One of the many ironies of our marriage was that Phyllis thought (at least theoretically!) that the husband should be the head of the house, and I didn’t. As you have seen in the last several posts here and here and here, I thought we should be a team.
One time, however, about ten years into our marriage, some friends of ours were in a crisis. Phyllis was very distressed. Their situation consumed her. So I said, “Go over to their house. Be with them. I’ll watch our kids.” But she thought that might be presumptuous because even though we cared a lot about these people, we weren’t super close at the time.
“No,” I said, “it’s fine. They’ll be delighted to see you.” Yet despite how upset she was about what was going on in their lives, she wouldn’t go.

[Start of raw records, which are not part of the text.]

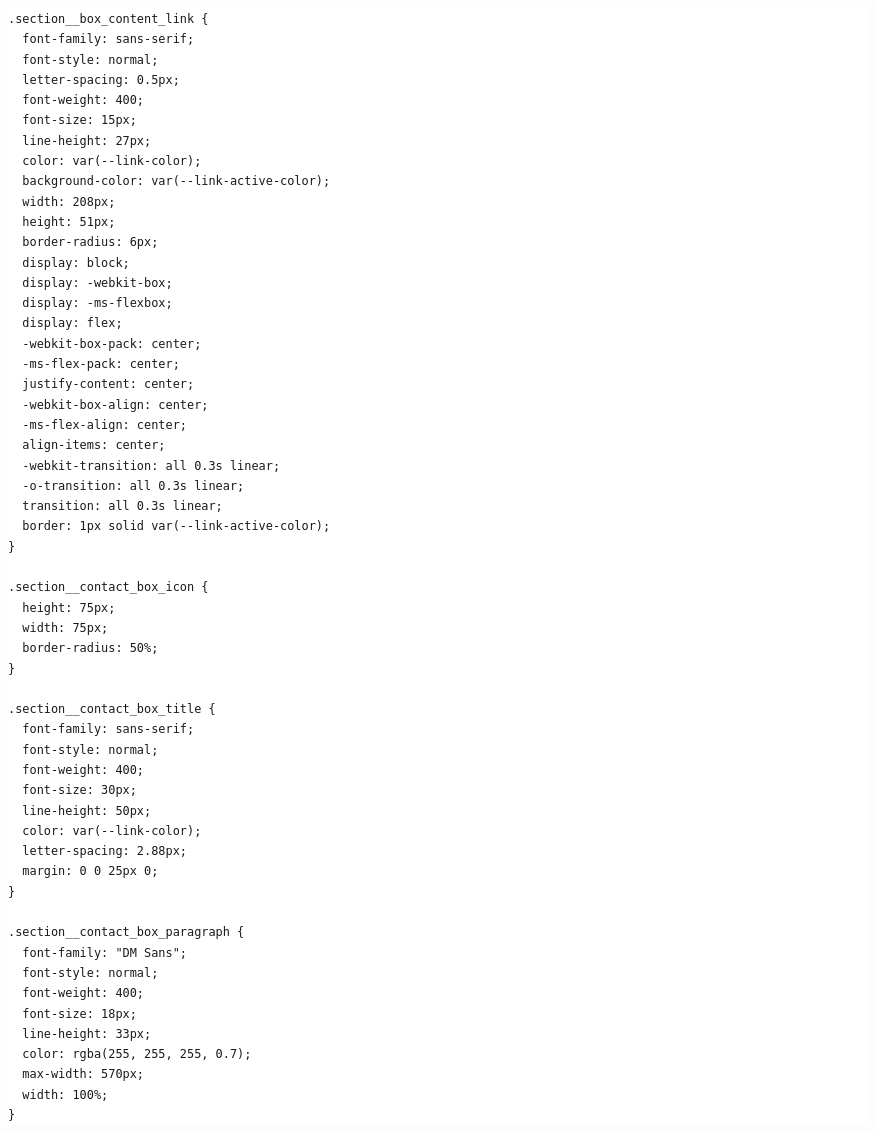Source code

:     .section__box_content_link {
      font-family: sans-serif;
      font-style: normal;
      letter-spacing: 0.5px;
      font-weight: 400;
      font-size: 15px;
      line-height: 27px;
      color: var(--link-color);
      background-color: var(--link-active-color);
      width: 208px;
      height: 51px;
      border-radius: 6px;
      display: block;
      display: -webkit-box;
      display: -ms-flexbox;
      display: flex;
      -webkit-box-pack: center;
      -ms-flex-pack: center;
      justify-content: center;
      -webkit-box-align: center;
      -ms-flex-align: center;
      align-items: center;
      -webkit-transition: all 0.3s linear;
      -o-transition: all 0.3s linear;
      transition: all 0.3s linear;
      border: 1px solid var(--link-active-color);
    }
  
    .section__contact_box_icon {
      height: 75px;
      width: 75px;
      border-radius: 50%;
    }
  
    .section__contact_box_title {
      font-family: sans-serif;
      font-style: normal;
      font-weight: 400;
      font-size: 30px;
      line-height: 50px;
      color: var(--link-color);
      letter-spacing: 2.88px;
      margin: 0 0 25px 0;
    }
  
    .section__contact_box_paragraph {
      font-family: "DM Sans";
      font-style: normal;
      font-weight: 400;
      font-size: 18px;
      line-height: 33px;
      color: rgba(255, 255, 255, 0.7);
      max-width: 570px;
      width: 100%;
    }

Back and forth we went. I encouraged her to go, and she refused.
She piled up reasons—she’d be intruding; there were probably many people with them already; it was too late in the evening. Yet I knew exactly what would help her even if she didn’t. Not only would she encourage them if she went, but they would be a comfort to her in a way I wasn’t able to. Their centeredness, faith, and peaceful strength would lift her up.

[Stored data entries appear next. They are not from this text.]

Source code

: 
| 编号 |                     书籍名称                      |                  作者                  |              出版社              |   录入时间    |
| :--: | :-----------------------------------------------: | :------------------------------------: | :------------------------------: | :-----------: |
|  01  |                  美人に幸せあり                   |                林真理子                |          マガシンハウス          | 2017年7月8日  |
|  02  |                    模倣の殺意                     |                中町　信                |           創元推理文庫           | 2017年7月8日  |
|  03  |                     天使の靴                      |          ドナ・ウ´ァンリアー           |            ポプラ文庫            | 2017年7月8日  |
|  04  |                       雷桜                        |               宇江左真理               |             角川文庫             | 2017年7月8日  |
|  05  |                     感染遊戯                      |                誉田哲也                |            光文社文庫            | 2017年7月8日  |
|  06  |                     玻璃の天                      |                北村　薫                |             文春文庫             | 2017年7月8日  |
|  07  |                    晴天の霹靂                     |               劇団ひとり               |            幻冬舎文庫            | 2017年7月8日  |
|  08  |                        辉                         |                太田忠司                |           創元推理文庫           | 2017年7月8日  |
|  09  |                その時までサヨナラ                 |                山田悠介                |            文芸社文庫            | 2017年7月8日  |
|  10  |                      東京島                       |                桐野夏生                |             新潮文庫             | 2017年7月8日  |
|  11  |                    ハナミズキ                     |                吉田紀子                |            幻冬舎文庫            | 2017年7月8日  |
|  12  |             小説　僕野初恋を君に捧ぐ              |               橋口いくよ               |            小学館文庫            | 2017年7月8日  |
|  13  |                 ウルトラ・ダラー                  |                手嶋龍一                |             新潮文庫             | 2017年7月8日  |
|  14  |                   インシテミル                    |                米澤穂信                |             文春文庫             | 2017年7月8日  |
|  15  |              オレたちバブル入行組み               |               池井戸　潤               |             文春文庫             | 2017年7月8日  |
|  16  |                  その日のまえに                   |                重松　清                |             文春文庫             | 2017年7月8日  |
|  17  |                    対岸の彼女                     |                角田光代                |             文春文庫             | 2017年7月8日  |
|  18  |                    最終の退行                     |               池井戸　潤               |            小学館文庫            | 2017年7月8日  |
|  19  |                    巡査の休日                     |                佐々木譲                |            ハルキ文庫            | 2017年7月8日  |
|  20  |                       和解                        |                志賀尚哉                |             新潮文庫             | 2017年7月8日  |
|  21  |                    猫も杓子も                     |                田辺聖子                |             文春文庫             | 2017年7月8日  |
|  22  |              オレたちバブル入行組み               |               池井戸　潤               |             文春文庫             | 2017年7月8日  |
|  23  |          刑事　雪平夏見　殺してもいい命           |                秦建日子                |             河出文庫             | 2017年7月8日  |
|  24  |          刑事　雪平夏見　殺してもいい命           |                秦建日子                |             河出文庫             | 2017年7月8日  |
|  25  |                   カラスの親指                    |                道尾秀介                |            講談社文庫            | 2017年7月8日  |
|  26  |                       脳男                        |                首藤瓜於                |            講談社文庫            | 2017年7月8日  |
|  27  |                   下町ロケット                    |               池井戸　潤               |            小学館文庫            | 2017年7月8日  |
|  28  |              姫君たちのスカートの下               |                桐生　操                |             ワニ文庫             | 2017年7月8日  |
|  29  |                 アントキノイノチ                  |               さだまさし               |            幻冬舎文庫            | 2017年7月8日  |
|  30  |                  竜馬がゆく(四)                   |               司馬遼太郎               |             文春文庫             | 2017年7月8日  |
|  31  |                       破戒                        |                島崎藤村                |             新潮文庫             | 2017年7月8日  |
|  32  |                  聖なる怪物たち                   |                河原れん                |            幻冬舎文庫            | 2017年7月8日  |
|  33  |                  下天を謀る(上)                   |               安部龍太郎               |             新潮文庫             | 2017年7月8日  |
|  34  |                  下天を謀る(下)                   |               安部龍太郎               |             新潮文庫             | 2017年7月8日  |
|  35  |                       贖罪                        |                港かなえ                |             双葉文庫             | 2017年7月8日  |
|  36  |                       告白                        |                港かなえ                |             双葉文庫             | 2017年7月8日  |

Finally, in joking desperation, I pleaded, “Phyllis, won’t you please submit—just this once!”
She laughed, brightened up, and then said with stern cheerfulness, “Okay, mister, but you’ve had your once!”
And that was indeed the only time in our years of marriage that I asked. But it was so worthwhile because she came back a few hours later thoroughly refreshed. Her mind and heart were much more at ease. Our friends were also very glad for her visit. And the friendship of the four of us began to grow more deeply after that.
All of that, however, didn’t stop Phyllis from reminding me regularly over the decades, “You’ve had your once, Le Peau!”
Andy, thank you for sharing an encouraging story of two people seeking to honor each other. My wife and I are currently learning how to balance this “power struggle.” As we were camping this weekend, I said aloud, “I’m going to look for opportunities to agree with you more often.” We both realized how often we try to assert our own opinion/experience on a situation, when what we need more is to assert our agreement. Most of the time these situations are very simple and center around day-to-day tasks. She lets me lead in the big ways, and I’m coming her way in the small ways. 🙂
Joel, I love this. Marriage is such a fascinating dance. I know exactly what you are talking about. On the one hand, each person doesn’t want their identity to get lost in the other person. So we push back at times to confirm our own independence and value. On the other hand, each person does want to merge, to be one, to be fully united with our spouse. It’s a wonderful, lifelong, back-and-forth process of loving, learning, and trusting.